For colorful reports of the environment, please see The State of Louisiana, ex rel. S. Belden v. Wm. Fagan, et al., 22 La. Ann. 545 (1870).

Boundaries

Why did the Louisiana Legislature get involved in a local dispute about butchers? At that time, New Orleans was the largest city in Louisiana, and one of the largest cities in the country. However, back then the western edge of New Orleans was Felicity Street.  Also, the city of New Orleans, located within Orleans Parish, had no power to regulate the municipalities or parishes up river. The City of Lafayette was incorporated in 1846. When it was merged into New Orleans in 1852, the land still remained part of Jefferson Parish. In 1850 Jefferson City was incorporated, and lay within Jefferson Parish as well. The legislature merged Jefferson City into both New Orleans and Orleans Parish in 1870, one year after the Slaughterhouse Act had been passed.
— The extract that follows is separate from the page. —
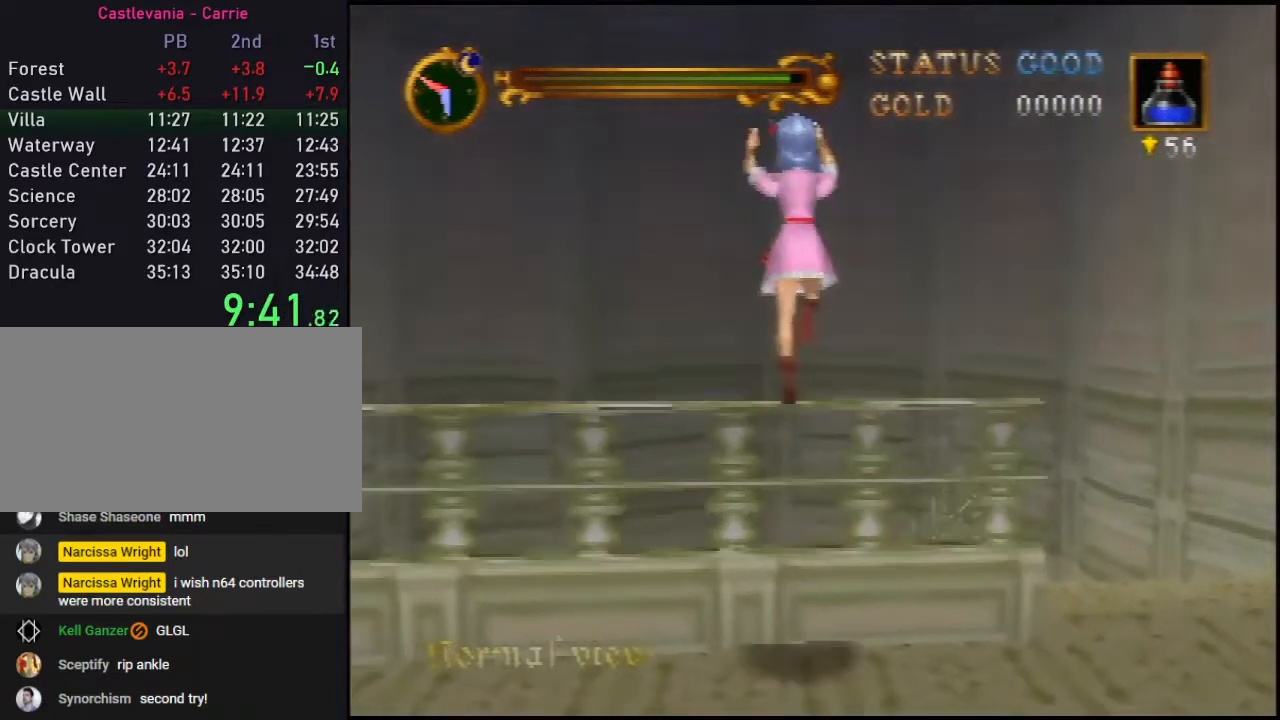
{"buttons": [], "left_stick": "down", "events": []}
Therefore, the Louisiana Legislature's Slaughterhouse Act was aimed at a large metropolitan region, not just a single city. 

1846 Act No. 40 Incorporation of Lafayette in Jefferson Parish.
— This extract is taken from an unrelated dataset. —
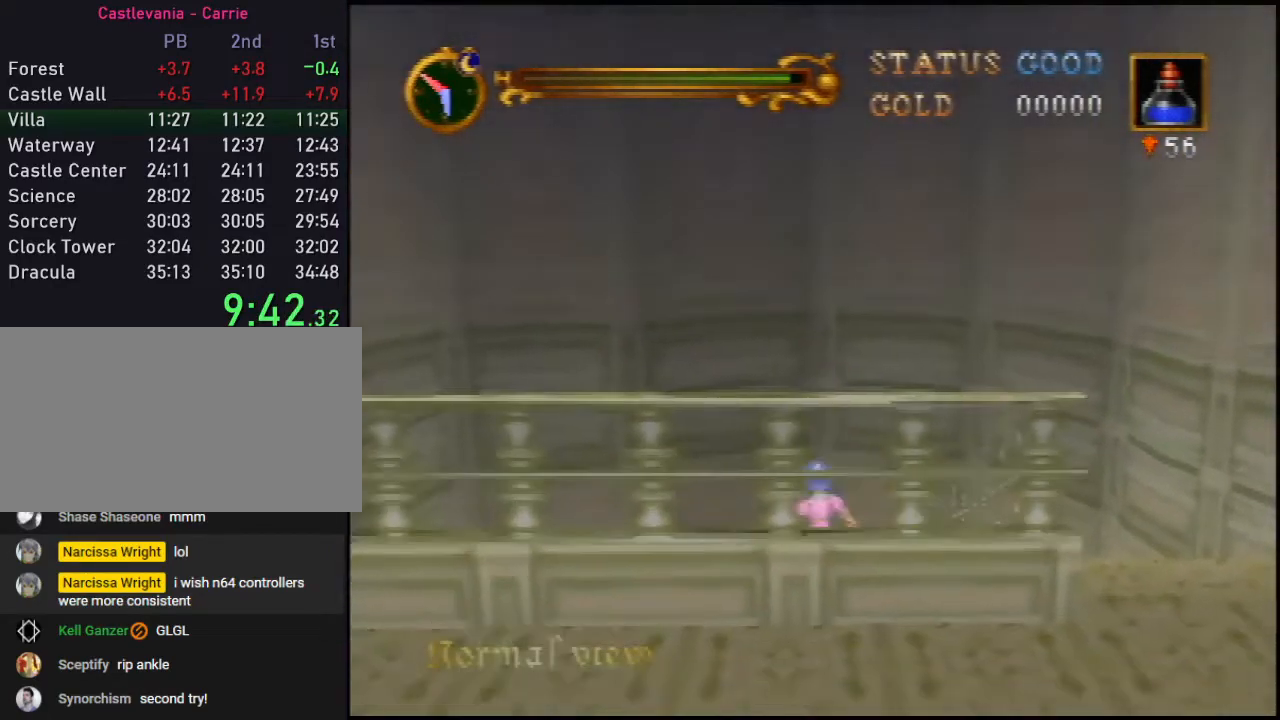
{"buttons": [], "left_stick": "down", "events": []}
1850 Act No. 93  Incorporation of the City of Jefferson in Jefferson Parish

1852 Act No. 72 Lafayette merged into New Orleans, but still remains part of Jefferson Parish.

1870 Act No. 7   Merged Jefferson City into New Orleans, and extended Orleans Parish boundary.

War

Union forces occupied New Orleans after it fell in April 1862. When General Butler entered the city, he was shocked by the stench and filthy condition of New Orleans. Under marshal law, he oversaw the clean-up of the city, something that had been politically impossible before, when city officials had refused to take action.
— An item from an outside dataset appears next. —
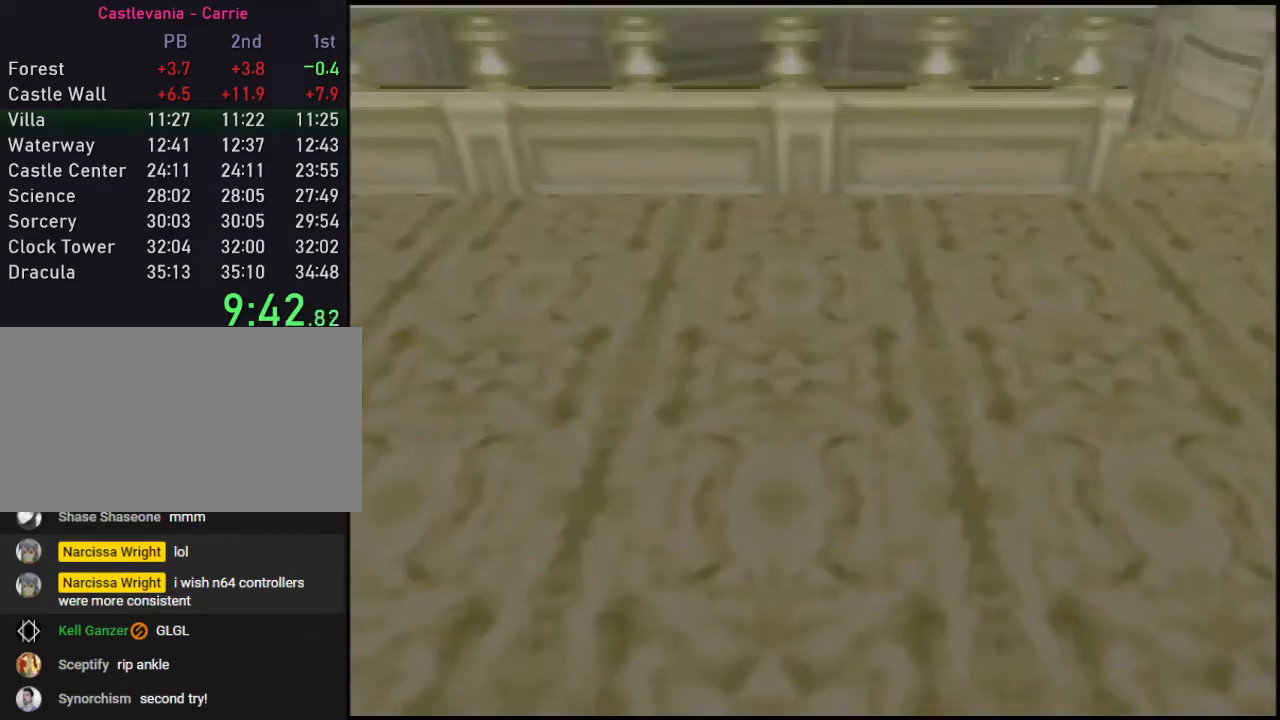
{"buttons": [], "left_stick": "up", "events": [[167, "left_stick", "up"]]}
General Butler's cleanliness campaign and enforced sanitary conditions allowed a dramatic drop in yellow fever cases reported in New Orleans. In 1858, a yellow fever outbreak had claimed 4,845 lives. During the occupation, despite a population of more than 170,000, there were only a handful of deaths from yellow fever. Once the occupation ended, and city officials were back in control, sanitation standards lapsed, and the death toll shot back up. In 1866, 185 people died; in 1867, 3,107 people died from yellow fever.